Wir wissen inzwischen, dass die Schnelltests bei asymptomatischen infizierten Menschen sehr gut nachweisen können, ab wann sie nicht mehr infektiös sind. Deshalb war es gut und richtig, dass das Paul-Ehrlich-Institut die besonders geeigneten Schnelltests ausgewiesen hat. Durch den Engpass bei den PCR-Tests werden wir in den kommenden Wochen aber länger auf die Ergebnisse warten müssen, weil sie nicht in der üblichen Geschwindigkeit abgearbeitet werden können. Klar ist aber, dass wir die PCR-Testkapazitäten gerade für diagnostische Zwecke ausweiten müssen.
Gibt es hierzu schon konkrete Pläne? Wollen Sie auch auf das Pooling-Verfahren setzen, das etwa in Wien angewendet wird? Dabei werden ja mehrere Proben zusammen analysiert.
Es gibt eine Reihe von Beispielen in Deutschland, wo dieses Verfahren angewendet wird.
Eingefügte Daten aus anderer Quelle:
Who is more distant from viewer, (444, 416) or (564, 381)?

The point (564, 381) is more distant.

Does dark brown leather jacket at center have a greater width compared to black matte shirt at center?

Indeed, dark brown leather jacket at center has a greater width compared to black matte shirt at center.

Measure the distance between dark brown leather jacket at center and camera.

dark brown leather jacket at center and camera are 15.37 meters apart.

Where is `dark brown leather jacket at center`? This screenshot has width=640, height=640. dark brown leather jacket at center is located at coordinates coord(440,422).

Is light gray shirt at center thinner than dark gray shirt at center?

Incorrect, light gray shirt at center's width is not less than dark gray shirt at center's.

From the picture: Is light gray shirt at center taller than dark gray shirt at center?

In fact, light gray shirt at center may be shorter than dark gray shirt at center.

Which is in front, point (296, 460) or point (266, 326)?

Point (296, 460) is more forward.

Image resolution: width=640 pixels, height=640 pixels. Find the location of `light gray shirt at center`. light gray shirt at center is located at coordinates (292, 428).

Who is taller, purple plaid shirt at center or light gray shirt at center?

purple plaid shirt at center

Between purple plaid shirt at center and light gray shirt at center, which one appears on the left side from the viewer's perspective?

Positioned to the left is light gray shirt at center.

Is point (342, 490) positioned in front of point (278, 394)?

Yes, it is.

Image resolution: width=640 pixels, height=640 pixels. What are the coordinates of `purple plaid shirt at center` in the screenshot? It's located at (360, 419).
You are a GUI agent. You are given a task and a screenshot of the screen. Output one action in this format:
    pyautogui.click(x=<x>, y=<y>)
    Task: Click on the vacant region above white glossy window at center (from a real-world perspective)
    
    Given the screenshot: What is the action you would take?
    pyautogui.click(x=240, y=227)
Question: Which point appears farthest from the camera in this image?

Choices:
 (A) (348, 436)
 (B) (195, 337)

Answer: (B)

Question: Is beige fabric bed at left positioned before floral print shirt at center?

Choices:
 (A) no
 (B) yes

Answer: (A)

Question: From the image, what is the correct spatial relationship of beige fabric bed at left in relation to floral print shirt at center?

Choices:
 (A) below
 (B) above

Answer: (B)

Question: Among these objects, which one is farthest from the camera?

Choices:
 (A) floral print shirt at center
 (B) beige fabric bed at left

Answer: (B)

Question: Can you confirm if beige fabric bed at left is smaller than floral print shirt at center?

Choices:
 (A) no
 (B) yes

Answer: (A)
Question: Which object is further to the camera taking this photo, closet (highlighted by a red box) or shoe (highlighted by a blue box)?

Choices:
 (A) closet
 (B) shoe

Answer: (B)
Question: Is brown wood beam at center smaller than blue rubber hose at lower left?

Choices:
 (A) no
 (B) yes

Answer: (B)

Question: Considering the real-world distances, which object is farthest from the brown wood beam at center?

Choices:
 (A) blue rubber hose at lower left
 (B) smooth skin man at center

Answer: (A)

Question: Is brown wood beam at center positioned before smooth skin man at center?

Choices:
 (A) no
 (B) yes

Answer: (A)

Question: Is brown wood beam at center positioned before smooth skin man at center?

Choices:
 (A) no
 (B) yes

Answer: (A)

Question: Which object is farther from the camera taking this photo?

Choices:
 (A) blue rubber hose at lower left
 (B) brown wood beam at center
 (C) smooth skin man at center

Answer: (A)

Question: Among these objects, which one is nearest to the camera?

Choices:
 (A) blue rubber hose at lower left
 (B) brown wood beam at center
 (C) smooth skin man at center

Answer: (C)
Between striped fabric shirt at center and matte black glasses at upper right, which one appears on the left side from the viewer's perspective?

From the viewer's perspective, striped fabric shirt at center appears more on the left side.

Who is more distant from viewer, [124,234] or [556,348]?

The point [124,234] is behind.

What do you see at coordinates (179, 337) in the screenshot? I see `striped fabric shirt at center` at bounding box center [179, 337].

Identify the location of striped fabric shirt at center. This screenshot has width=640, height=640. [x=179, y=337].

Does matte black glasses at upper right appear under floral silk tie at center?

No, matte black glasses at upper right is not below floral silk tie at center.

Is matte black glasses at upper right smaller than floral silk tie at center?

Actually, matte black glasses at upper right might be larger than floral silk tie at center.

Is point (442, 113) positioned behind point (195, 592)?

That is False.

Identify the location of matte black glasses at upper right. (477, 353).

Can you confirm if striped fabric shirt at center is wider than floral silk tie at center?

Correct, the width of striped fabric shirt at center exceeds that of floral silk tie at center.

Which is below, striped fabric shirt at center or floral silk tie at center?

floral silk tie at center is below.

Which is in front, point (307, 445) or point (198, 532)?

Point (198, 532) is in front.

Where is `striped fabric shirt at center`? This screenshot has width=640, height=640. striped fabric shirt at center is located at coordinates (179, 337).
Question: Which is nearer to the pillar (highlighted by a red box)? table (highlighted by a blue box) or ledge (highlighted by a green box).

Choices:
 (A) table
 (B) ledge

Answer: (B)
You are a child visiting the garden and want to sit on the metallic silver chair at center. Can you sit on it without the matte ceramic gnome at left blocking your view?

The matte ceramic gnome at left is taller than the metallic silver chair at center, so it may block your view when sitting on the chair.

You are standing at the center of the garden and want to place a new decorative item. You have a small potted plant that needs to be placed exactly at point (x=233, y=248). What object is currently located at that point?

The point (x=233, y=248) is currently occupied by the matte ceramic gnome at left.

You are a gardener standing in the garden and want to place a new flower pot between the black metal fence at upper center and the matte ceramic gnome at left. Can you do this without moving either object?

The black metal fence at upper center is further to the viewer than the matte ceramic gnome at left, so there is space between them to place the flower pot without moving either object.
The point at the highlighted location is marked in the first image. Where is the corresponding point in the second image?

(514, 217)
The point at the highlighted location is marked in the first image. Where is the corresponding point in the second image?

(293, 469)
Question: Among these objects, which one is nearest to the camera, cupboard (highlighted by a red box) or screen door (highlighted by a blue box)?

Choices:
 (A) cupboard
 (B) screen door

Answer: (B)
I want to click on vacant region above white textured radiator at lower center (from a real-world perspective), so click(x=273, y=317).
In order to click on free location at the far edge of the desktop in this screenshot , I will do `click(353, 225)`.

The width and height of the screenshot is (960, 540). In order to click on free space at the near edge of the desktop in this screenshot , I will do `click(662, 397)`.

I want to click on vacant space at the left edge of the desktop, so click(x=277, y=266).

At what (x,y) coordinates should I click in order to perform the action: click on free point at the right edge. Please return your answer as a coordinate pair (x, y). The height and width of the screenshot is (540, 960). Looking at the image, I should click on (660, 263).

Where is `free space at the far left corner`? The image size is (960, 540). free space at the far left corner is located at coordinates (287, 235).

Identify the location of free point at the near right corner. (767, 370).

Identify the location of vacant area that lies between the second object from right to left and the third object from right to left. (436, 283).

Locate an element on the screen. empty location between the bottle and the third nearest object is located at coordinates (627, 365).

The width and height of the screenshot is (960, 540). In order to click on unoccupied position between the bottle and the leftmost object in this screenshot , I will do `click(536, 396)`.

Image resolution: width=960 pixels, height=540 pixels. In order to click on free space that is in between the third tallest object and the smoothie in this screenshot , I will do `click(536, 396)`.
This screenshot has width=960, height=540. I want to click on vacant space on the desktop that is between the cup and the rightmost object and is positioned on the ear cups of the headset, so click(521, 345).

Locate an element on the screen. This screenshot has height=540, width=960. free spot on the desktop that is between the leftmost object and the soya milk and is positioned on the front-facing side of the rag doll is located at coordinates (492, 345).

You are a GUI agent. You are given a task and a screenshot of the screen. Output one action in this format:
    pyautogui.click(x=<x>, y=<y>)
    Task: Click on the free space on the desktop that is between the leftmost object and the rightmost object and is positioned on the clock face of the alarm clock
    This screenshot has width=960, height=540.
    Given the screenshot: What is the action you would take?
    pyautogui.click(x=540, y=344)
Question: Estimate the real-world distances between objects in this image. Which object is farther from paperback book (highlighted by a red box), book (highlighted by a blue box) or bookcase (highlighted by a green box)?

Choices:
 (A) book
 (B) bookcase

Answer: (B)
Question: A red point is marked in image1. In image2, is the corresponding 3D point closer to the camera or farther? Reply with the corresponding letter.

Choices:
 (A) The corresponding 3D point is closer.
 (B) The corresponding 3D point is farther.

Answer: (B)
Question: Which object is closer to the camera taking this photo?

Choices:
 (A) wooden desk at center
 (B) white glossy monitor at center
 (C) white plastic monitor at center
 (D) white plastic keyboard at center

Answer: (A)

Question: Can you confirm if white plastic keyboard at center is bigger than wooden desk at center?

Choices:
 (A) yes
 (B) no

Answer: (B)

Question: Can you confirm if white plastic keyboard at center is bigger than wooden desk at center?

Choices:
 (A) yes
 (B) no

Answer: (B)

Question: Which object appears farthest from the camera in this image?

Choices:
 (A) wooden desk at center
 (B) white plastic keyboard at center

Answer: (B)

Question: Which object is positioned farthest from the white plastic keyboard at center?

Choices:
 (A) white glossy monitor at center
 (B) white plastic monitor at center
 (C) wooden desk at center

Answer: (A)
Etwa an Grund- und Förderschulen in Nordrhein-Westfalen. Allerdings wurde es versäumt, das Pool-PCR-Testverfahren flächendeckend einzuführen. Wir müssen die Ressourcen ausbauen, damit wir künftig mindestens einmal wöchentlich jeden Bundesbürger in einem PCR-basierten oder einer mit PCR-Testung vergleichbaren zuverlässigen Verfahren testen können.
Warum wurde das Verfahren ursprünglich abgelehnt?
Ich kann nicht für die alte Bundesregierung sprechen, stelle aber fest, dass sie sehr einseitig auf Schnell- und Antigentest-Verfahren gesetzt hat. Das bereitet uns jetzt bei dem Versuch, schnell datenbasiert neue Varianten zu erfassen und den Überblick über das Infektionsgeschehen zu behalten, große Probleme. Dass Deutschland in Europa mit die niedrigste PCR-Testkapazität pro Einwohner haben, sollte nicht so bleiben.
Jetzt wurde der Genesenenstatus von sechs auf drei Monate verkürzt, allerdings gilt diese Regelung nicht im Bundestag und nicht auf EU-Ebene. Wie erklären Sie das den Bürgern?
Die neue Bundesregierung ist mit dem Anspruch angetreten, eine wissenschaftsbasierte Gesundheitspolitik zu betreiben. Deshalb haben wir Gremien wie den Expertenrat eingerichtet. Die neuesten Informationen zeigen, dass der Schutz nach einer durchgemachten Corona-Erkrankung weniger nachhaltig ist. Aufbauend auf diesen Erkenntnissen und Empfehlungen von Experten müssen wir die Regeln anpassen, um die Bevölkerung zu schützen. Wir setzen uns auch auf EU-Ebene für die Änderung ein. Und im Bundestag sollte sie selbstverständlich auch gelten.
Laut der Cosmo-Studie schwindet das Vertrauen in die politischen Institutionen zunehmend – unter anderem wegen der chaotischen Kommunikation. Wie wollen Sie das künftig ändern?
Die Daten zeigen zweierlei: einerseits eine Ermüdung und Frustration, die man im dritten Pandemiejahr sehr gut nachvollziehen kann. Andererseits ist die Mehrheit der Bürger bereit, die notwendigen Maßnahmen mitzutragen und verantwortungsvoll auf die aktuelle Lage zu reagieren. Das ist unsere wichtigste Ressource. Die Bundesregierung muss eine Pandemiepolitik betreiben, die diese Mehrheit adressiert und die Freiheit und Bedürfnisse der vielen vernünftigen Menschen im Blick hat. Das wird aber nur gelingen, wenn die Kommunikation transparent, nachvollziehbar und vorausschauend ist. Hierbei hat die Politik insgesamt noch Verbesserungspotenzial.